Les indispensables parapluies, berguenaere

Les grands parapluies ont fait leur apparition au milieu du XIXe siècle. Les carnavaleux auraient adopté ce parapluie pour tourner en dérision les paysans qui venaient regarder le défilé en ville. À l’origine, les berguenaeres étaient assez dangereux, il a fallu les emmancher. En 1955 les sociétés philanthropiques firent inscrire sur le manche le nom de leur association ou un slogan. Il devint à ce moment-là une sorte de bannière. Aujourd’hui chacun et chacune décore son berguenaere comme il le souhaite, avec un code couleur en harmonie à son costume ou sa bande. Ils peuvent y faire pendre des sprats (petit poisson de la taille d’une sardine).
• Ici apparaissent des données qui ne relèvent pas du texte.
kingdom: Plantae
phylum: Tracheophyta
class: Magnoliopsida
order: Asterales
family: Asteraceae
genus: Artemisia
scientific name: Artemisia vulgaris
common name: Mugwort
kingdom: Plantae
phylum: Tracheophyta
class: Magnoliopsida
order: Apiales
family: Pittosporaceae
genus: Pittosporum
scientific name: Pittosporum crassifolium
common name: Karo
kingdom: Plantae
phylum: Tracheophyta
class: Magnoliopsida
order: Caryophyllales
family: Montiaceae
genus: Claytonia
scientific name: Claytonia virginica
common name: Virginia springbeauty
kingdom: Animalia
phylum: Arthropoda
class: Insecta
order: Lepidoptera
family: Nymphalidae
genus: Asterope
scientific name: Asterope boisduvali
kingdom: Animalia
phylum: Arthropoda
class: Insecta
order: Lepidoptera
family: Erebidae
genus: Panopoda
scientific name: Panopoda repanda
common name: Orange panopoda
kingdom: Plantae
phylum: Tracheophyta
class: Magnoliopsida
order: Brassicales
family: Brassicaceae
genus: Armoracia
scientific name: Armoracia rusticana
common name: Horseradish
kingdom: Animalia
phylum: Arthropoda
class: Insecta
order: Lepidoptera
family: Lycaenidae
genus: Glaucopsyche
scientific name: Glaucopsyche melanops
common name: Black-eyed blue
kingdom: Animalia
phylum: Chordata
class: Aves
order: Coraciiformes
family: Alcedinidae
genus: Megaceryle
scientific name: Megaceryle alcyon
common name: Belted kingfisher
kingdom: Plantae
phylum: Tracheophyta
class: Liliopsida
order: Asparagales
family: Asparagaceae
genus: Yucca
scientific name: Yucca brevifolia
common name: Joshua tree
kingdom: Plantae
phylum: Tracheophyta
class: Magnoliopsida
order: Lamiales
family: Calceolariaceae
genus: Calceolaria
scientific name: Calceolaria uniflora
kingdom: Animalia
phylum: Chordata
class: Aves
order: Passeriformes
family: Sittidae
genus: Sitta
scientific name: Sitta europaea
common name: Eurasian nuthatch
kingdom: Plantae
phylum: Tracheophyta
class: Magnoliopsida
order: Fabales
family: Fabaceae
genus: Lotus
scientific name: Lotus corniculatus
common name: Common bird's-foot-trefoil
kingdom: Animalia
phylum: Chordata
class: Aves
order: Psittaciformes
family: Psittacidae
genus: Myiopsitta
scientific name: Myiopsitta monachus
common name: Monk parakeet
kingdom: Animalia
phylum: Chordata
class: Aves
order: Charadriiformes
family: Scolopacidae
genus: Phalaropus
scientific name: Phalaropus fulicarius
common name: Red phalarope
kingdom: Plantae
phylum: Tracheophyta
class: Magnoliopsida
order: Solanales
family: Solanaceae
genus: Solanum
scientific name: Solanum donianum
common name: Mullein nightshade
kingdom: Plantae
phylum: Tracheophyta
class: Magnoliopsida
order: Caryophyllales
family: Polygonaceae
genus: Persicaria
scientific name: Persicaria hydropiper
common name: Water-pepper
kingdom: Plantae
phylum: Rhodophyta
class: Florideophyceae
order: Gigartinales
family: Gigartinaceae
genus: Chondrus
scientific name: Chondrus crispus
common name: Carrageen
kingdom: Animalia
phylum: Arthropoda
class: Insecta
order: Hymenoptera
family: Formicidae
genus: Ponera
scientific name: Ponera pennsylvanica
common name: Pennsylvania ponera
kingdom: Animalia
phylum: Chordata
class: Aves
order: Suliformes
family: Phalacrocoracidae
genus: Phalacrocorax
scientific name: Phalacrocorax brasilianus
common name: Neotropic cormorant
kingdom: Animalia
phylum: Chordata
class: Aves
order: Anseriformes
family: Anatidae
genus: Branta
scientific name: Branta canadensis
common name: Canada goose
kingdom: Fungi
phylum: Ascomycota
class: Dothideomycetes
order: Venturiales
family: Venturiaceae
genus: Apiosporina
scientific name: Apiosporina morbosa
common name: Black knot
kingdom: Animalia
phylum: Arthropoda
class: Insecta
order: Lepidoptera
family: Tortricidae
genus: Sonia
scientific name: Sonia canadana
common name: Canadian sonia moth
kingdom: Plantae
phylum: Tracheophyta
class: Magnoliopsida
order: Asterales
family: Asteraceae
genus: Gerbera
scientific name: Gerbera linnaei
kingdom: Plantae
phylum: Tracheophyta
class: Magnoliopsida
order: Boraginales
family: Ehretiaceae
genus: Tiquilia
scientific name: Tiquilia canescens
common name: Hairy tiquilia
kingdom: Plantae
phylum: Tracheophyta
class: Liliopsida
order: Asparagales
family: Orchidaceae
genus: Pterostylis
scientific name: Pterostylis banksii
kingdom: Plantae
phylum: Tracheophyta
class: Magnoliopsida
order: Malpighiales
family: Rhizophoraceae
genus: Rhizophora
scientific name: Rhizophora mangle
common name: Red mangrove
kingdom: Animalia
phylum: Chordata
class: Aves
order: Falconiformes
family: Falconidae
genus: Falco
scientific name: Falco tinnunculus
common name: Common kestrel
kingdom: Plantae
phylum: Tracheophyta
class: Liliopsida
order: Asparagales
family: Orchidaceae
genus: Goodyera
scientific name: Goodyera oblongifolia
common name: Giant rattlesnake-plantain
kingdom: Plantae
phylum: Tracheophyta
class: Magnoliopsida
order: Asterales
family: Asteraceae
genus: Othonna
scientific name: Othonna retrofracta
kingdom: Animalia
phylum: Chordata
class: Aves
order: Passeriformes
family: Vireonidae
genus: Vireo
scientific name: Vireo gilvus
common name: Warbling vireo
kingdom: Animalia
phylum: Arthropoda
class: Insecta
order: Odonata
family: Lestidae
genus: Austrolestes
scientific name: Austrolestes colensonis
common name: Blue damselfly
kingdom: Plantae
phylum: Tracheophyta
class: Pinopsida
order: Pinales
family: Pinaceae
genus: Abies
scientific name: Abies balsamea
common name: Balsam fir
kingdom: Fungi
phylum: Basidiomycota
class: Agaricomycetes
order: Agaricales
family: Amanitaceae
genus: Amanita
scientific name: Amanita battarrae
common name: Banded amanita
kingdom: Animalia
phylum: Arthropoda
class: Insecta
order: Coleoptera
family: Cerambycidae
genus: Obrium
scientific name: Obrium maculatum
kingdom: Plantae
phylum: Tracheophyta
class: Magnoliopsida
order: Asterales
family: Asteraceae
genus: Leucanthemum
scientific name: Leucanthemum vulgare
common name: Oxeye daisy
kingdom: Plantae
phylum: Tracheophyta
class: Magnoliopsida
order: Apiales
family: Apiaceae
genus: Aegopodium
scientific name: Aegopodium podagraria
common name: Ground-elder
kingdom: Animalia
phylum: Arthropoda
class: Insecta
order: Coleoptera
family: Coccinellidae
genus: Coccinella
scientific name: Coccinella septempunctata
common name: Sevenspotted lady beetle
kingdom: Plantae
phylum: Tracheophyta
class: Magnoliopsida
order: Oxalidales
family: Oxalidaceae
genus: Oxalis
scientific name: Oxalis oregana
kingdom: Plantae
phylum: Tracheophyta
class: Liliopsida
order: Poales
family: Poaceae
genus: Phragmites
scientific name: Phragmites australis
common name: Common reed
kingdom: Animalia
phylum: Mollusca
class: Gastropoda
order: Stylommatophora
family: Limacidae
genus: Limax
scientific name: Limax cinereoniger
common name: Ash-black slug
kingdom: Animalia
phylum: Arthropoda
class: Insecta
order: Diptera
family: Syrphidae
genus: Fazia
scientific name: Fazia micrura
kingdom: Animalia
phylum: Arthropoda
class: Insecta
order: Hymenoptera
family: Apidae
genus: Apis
Aux parapluies s’ajoutent des plumeaux multicolores, le plum’tcheemmanchés également, ils embaument des parfums bon marché ou des extraits de poissons pour taquiner les spectateurs.
Carnaval citadelle (film)
Au carnaval de la Citadelle, les carnavaleux et carnavaleuses reprennent en chœur le fameux air de la chanson « L’après-bande » du groupe musical Les Prouts : « Dans sa tête il fait encore la bande / il entend les masquelours chanter / Il et si bien qu’i veut plus descendre / de l’autel ou Jean Bart l’a amené ». Ces chansons sont généralement gaies, souvent grivoises et le plus souvent très entraînantes.
Chahut de carnaval (film)
La musique et les chansons constituent une des caractéristiques essentielles du carnaval de Dunkerque. On s’élance dans le chahut en chantant les airs connus. Elles incarnent la joie et un sentiment d’appartenance, car les Dunkerquois les connaissent depuis l’enfance. Des recueils de chansons ou des compilations existent. Depuis 1900, toutes les visschersbendesse terminent avec la « Cantate à Jean Bart », un genou à terre et constitue l’hymne dunkerquois.
Lancé de Harengs Carnaval (film)
Contrairement à ce que l’on pourrait penser, le lancer de harengs est une tradition relativement récente. La Municipalité en prit l’initiative en 1978 lorsque Claude Prouvoyeur était maire de Dunkerque ; « Prouvoyeur, des klipers (harengs fumés) ! », avait-on coutume de scander sous le balcon de la mairie. Lorsque ce fut Miche Delebarre, la rime fut : « Delebarre des homards ! ». Harengs salés et fumés, bien emballés sous cellophane, sont depuis lancés, telle une manne céleste, par le détenteur du pouvoir à son peuple… On pourrait d’ailleurs considérer qu’il s’agit d’un renversement du carnaval censé incarner l’opposition entre une élite sérieuse et austère, l’ordre établi, et un populaire comique et subversif, incarné par le carnaval.